The Woman Warrior , Maxine Hong Kingston

In this beautiful, bitter memoir, Kingston blends traditional Chinese folk tales — her mother’s “talk-stories” — with her often difficult experiences growing up Chinese American in Stockton, California. What is a ghost? What is a woman’s worth? Who is she? Kingston’s prose burns on the page as she investigates.

A Moveable Feast , Ernest Hemingway

Published posthumously in 1964, this memoir is made up of Hemingway’s collected accounts of his time as an expat writer in the 1920s, largely in Paris, hanging out with Gertrude Stein, the Fitzgeralds, Ezra Pound, and a host of other characters, all engaged with padding their now-fat legacies. As spare and simply lovely as his novels, it’s enough to make any aspiring writer want to pack up and move to the city of light.
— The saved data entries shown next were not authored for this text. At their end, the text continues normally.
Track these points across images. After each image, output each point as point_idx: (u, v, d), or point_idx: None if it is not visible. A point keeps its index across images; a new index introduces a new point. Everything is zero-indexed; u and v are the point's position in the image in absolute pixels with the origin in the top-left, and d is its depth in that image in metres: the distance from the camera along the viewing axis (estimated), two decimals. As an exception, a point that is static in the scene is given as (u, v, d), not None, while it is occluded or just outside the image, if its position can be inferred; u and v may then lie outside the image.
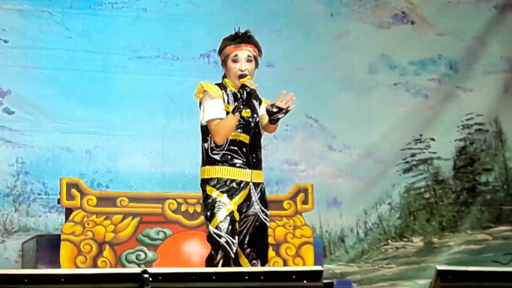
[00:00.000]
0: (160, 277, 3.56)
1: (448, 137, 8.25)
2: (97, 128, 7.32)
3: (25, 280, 3.46)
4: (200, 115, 5.10)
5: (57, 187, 6.44)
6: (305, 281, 3.68)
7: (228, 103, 5.02)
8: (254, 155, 5.07)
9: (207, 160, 5.05)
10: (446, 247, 8.12)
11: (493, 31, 8.39)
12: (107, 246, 6.34)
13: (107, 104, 7.36)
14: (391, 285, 7.86)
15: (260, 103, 5.18)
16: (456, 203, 8.26)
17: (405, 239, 8.08)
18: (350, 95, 8.07)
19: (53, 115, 7.23)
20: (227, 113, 4.99)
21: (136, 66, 7.47)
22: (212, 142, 5.03)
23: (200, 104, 5.12)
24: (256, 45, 5.13)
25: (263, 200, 5.11)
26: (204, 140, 5.09)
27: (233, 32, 5.14)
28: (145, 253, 6.43)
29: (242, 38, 5.10)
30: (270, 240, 6.54)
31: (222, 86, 5.10)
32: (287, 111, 4.99)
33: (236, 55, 5.08)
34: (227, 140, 5.01)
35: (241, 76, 5.03)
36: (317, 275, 3.70)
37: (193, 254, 6.46)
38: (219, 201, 4.99)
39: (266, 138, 5.19)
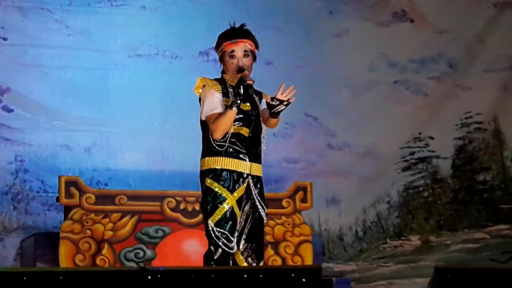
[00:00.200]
0: (159, 275, 3.56)
1: (447, 135, 8.25)
2: (96, 126, 7.31)
3: (24, 278, 3.46)
4: (200, 110, 5.10)
5: (56, 185, 6.44)
6: (304, 279, 3.68)
7: (228, 97, 5.03)
8: (254, 149, 5.07)
9: (207, 152, 5.06)
10: (443, 246, 8.12)
11: (493, 29, 8.39)
12: (106, 244, 6.34)
13: (106, 102, 7.35)
14: (389, 283, 7.87)
15: (260, 98, 5.18)
16: (454, 201, 8.26)
17: (403, 238, 8.08)
18: (350, 93, 8.07)
19: (52, 113, 7.22)
20: (226, 107, 5.00)
21: (135, 64, 7.46)
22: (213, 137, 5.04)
23: (200, 99, 5.13)
24: (252, 40, 5.13)
25: (261, 194, 5.10)
26: (205, 133, 5.09)
27: (228, 28, 5.15)
28: (144, 251, 6.43)
29: (237, 33, 5.11)
30: (269, 238, 6.56)
31: (221, 81, 5.11)
32: (287, 104, 5.00)
33: (232, 51, 5.09)
34: (228, 133, 5.02)
35: (239, 71, 5.04)
36: (316, 273, 3.71)
37: (192, 252, 6.45)
38: (219, 195, 4.99)
39: (265, 135, 5.18)
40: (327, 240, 7.83)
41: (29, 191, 7.10)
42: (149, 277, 3.51)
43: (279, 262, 6.61)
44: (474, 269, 3.82)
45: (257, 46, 5.17)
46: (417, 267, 7.94)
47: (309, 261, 6.64)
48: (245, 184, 5.03)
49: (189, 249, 6.49)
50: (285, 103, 4.99)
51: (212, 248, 4.98)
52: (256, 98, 5.15)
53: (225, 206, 4.98)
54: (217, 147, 5.03)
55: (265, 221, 5.15)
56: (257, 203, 5.07)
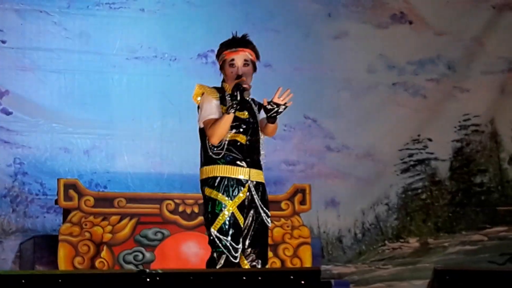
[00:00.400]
0: (157, 278, 3.56)
1: (445, 137, 8.25)
2: (95, 128, 7.31)
3: (23, 281, 3.46)
4: (198, 117, 5.11)
5: (55, 188, 6.44)
6: (303, 282, 3.68)
7: (225, 105, 5.04)
8: (252, 156, 5.08)
9: (205, 161, 5.07)
10: (441, 248, 8.12)
11: (492, 31, 8.39)
12: (105, 247, 6.34)
13: (104, 105, 7.35)
14: (387, 286, 7.86)
15: (260, 108, 5.18)
16: (452, 204, 8.26)
17: (401, 240, 8.08)
18: (349, 95, 8.07)
19: (51, 115, 7.22)
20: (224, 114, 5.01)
21: (133, 66, 7.46)
22: (210, 143, 5.04)
23: (198, 107, 5.14)
24: (253, 49, 5.14)
25: (264, 200, 5.10)
26: (203, 141, 5.10)
27: (230, 37, 5.16)
28: (143, 254, 6.43)
29: (238, 42, 5.12)
30: (268, 240, 6.55)
31: (220, 89, 5.12)
32: (285, 107, 5.00)
33: (232, 59, 5.09)
34: (224, 140, 5.02)
35: (238, 79, 5.04)
36: (315, 275, 3.70)
37: (190, 255, 6.45)
38: (219, 203, 5.00)
39: (263, 143, 5.18)
40: (326, 242, 7.83)
41: (28, 193, 7.09)
42: (148, 279, 3.51)
43: (278, 264, 6.61)
44: (473, 271, 3.82)
45: (257, 56, 5.17)
46: (415, 269, 7.94)
47: (308, 263, 6.63)
48: (245, 189, 5.03)
49: (188, 252, 6.49)
50: (282, 106, 4.99)
51: (215, 255, 4.97)
52: (255, 108, 5.15)
53: (226, 213, 4.98)
54: (214, 155, 5.04)
55: (269, 225, 5.14)
56: (260, 209, 5.07)
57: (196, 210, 6.47)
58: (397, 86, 8.22)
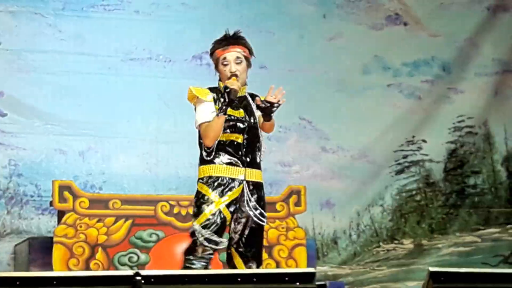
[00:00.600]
0: (152, 280, 3.56)
1: (440, 139, 8.27)
2: (90, 130, 7.31)
3: (17, 283, 3.46)
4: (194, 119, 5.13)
5: (50, 189, 6.44)
6: (297, 283, 3.68)
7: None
8: (249, 155, 5.07)
9: (201, 160, 5.09)
10: (435, 249, 8.13)
11: (486, 33, 8.40)
12: (100, 249, 6.33)
13: (99, 106, 7.35)
14: (382, 287, 7.87)
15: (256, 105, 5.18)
16: (446, 205, 8.27)
17: (396, 241, 8.09)
18: (344, 97, 8.08)
19: (46, 117, 7.22)
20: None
21: (128, 68, 7.46)
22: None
23: (195, 108, 5.15)
24: (245, 45, 5.13)
25: (260, 200, 5.10)
26: (200, 142, 5.11)
27: (223, 35, 5.16)
28: (138, 256, 6.42)
29: (229, 40, 5.11)
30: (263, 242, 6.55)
31: (215, 89, 5.12)
32: (278, 105, 5.01)
33: (224, 58, 5.10)
34: (219, 141, 5.02)
35: (230, 77, 5.05)
36: (309, 277, 3.70)
37: (186, 256, 6.44)
38: (207, 198, 5.01)
39: (263, 141, 5.18)
40: (321, 243, 7.83)
41: (23, 195, 7.09)
42: (143, 281, 3.51)
43: (273, 265, 6.61)
44: (468, 273, 3.82)
45: (251, 52, 5.17)
46: (409, 271, 7.95)
47: (303, 264, 6.63)
48: (238, 189, 5.03)
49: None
50: (275, 104, 5.01)
51: (192, 245, 4.99)
52: (253, 105, 5.15)
53: (212, 209, 4.99)
54: (209, 155, 5.05)
55: (265, 225, 5.14)
56: (253, 209, 5.07)
57: (191, 211, 6.45)
58: (392, 87, 8.23)
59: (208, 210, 4.99)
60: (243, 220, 5.07)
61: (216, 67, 5.17)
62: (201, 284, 3.65)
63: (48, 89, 7.25)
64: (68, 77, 7.30)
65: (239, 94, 5.10)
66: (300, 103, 7.69)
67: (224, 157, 5.03)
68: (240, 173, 5.03)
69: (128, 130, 7.40)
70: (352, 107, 8.05)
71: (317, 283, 3.72)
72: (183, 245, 6.52)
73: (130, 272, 3.57)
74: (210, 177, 5.02)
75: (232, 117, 5.05)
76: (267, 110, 5.02)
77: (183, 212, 6.53)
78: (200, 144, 5.11)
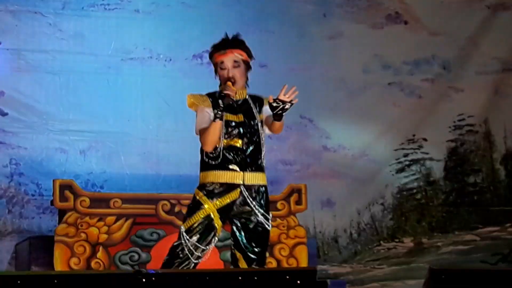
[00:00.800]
0: (153, 278, 3.57)
1: (440, 137, 8.27)
2: (91, 129, 7.31)
3: (19, 282, 3.46)
4: None
5: (51, 188, 6.44)
6: (298, 282, 3.68)
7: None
8: (250, 159, 5.06)
9: (201, 166, 5.11)
10: (434, 248, 8.13)
11: (486, 31, 8.40)
12: (101, 248, 6.34)
13: (100, 105, 7.35)
14: (382, 285, 7.87)
15: (261, 106, 5.16)
16: (446, 203, 8.27)
17: (396, 240, 8.09)
18: (344, 95, 8.08)
19: (46, 116, 7.22)
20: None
21: (129, 67, 7.46)
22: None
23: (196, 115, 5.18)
24: (243, 49, 5.12)
25: (262, 202, 5.09)
26: (201, 149, 5.13)
27: (221, 38, 5.16)
28: (139, 254, 6.43)
29: (227, 44, 5.10)
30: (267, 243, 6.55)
31: (213, 94, 5.11)
32: (291, 105, 5.00)
33: (222, 62, 5.09)
34: (219, 147, 5.02)
35: (226, 82, 5.05)
36: (310, 275, 3.71)
37: (187, 255, 6.44)
38: (199, 203, 5.03)
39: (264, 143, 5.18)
40: (322, 242, 7.84)
41: (24, 194, 7.09)
42: (144, 280, 3.52)
43: (274, 264, 6.61)
44: (468, 271, 3.83)
45: (249, 55, 5.15)
46: (409, 269, 7.95)
47: (304, 263, 6.64)
48: (234, 194, 5.03)
49: (184, 252, 6.47)
50: (288, 104, 4.99)
51: (176, 246, 5.02)
52: (255, 108, 5.13)
53: (200, 215, 5.00)
54: (208, 161, 5.06)
55: (269, 228, 5.13)
56: (256, 211, 5.06)
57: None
58: (392, 86, 8.23)
59: (197, 216, 5.01)
60: (246, 223, 5.07)
61: (216, 71, 5.17)
62: (202, 282, 3.65)
63: (48, 88, 7.25)
64: (68, 77, 7.30)
65: (239, 98, 5.10)
66: (300, 101, 7.62)
67: (222, 163, 5.03)
68: (238, 178, 5.03)
69: (128, 129, 7.41)
70: (352, 106, 8.05)
71: (318, 281, 3.73)
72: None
73: (131, 271, 3.58)
74: (205, 184, 5.04)
75: (232, 123, 5.05)
76: (279, 109, 4.98)
77: (184, 211, 6.52)
78: (201, 150, 5.12)
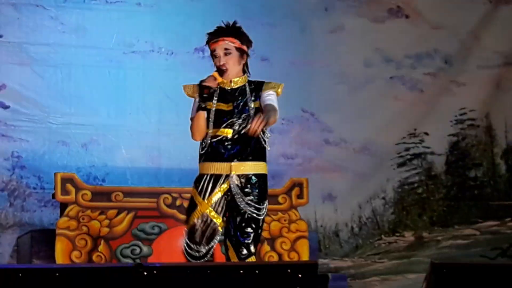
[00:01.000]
0: (155, 271, 3.57)
1: (442, 131, 8.26)
2: (93, 122, 7.31)
3: (20, 275, 3.47)
4: None
5: (53, 182, 6.45)
6: (300, 275, 3.69)
7: (211, 100, 5.04)
8: (240, 147, 5.04)
9: (198, 158, 5.12)
10: (434, 242, 8.13)
11: (488, 25, 8.39)
12: (102, 241, 6.34)
13: (102, 99, 7.35)
14: (383, 279, 7.87)
15: (256, 92, 5.11)
16: (447, 198, 8.27)
17: (397, 234, 8.09)
18: (346, 89, 8.07)
19: (48, 109, 7.22)
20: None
21: (130, 60, 7.45)
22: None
23: None
24: (235, 36, 5.07)
25: (250, 191, 5.05)
26: None
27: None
28: (140, 248, 6.43)
29: (219, 32, 5.09)
30: (266, 234, 6.56)
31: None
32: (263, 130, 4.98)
33: (214, 50, 5.08)
34: (208, 137, 5.02)
35: (217, 70, 5.06)
36: (312, 269, 3.71)
37: (188, 249, 6.44)
38: (193, 203, 5.07)
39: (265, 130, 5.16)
40: (323, 236, 7.84)
41: (25, 187, 7.10)
42: (145, 273, 3.52)
43: (275, 258, 6.62)
44: (470, 265, 3.83)
45: (243, 42, 5.11)
46: (410, 263, 7.95)
47: (305, 257, 6.64)
48: (223, 186, 5.03)
49: (185, 245, 6.48)
50: (259, 130, 4.92)
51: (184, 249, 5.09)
52: (249, 95, 5.10)
53: (195, 214, 5.03)
54: (200, 152, 5.08)
55: (260, 217, 5.09)
56: (242, 199, 5.04)
57: (193, 204, 6.46)
58: (394, 80, 8.22)
59: (193, 216, 5.04)
60: (233, 213, 5.06)
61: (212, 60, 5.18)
62: (204, 276, 3.66)
63: (50, 81, 7.25)
64: (69, 70, 7.30)
65: (234, 86, 5.09)
66: (302, 95, 7.69)
67: (211, 154, 5.03)
68: (225, 168, 5.02)
69: (130, 123, 7.40)
70: (354, 100, 8.05)
71: (320, 275, 3.73)
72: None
73: (132, 264, 3.58)
74: (198, 177, 5.05)
75: (222, 112, 5.04)
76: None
77: (186, 204, 6.52)
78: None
Darkness Visible , William Styron

One of the books that led the memoir charge, Styron’s candid, elegant 1990 memoir of his serious depression — and recovery — is both an extremely personal story of exploring the depths of despair and a meditation on depression in a wider cultural context. It’s still one of the best things we’ve ever read on the topic.

This Boy’s Life , Tobias Wolff

In Wolff’s elegantly rendered, captivating memoir, he describes a childhood spent wandering the country with his itinerant mother, on the run from an abusive ex-boyfriend — until she meets and marries an equally unsuitable man, with whom the teenaged Wolff engages in furious battle. But he’s also fighting his own battle of self-invention. Darkly comic, deeply piercing and as satisfying as any novel, This Boy’s Life is an irrefutable classic.

I Know Why the Caged Bird Sings , Maya Angelou

This memoir, the first in six volumes of autobiography, is a time-honored classic for a reason. Poetic and incredibly inspiring, the reader watches Angelou develop from a victim to a confident, capable young woman as she learns to process and deal with the racism of the world around her. With her younger self often referred to as “a symbolic character for every black girl growing up in America,” Angelou has undoubtedly changed many lives with this book.

Homage to Catalonia , George Orwell

Orwell’s gripping account of his time in the Spanish Civil War, told with his trademark journalist’s wink, is one of his best. Unflinching and honest, Orwell approaches his experience without agenda, recording things as he sees them. As Philip Mairet once said, “It shows us the heart of innocence that lies in revolution; also the miasma of lying that, far more than the cruelty, takes the heart out of it.”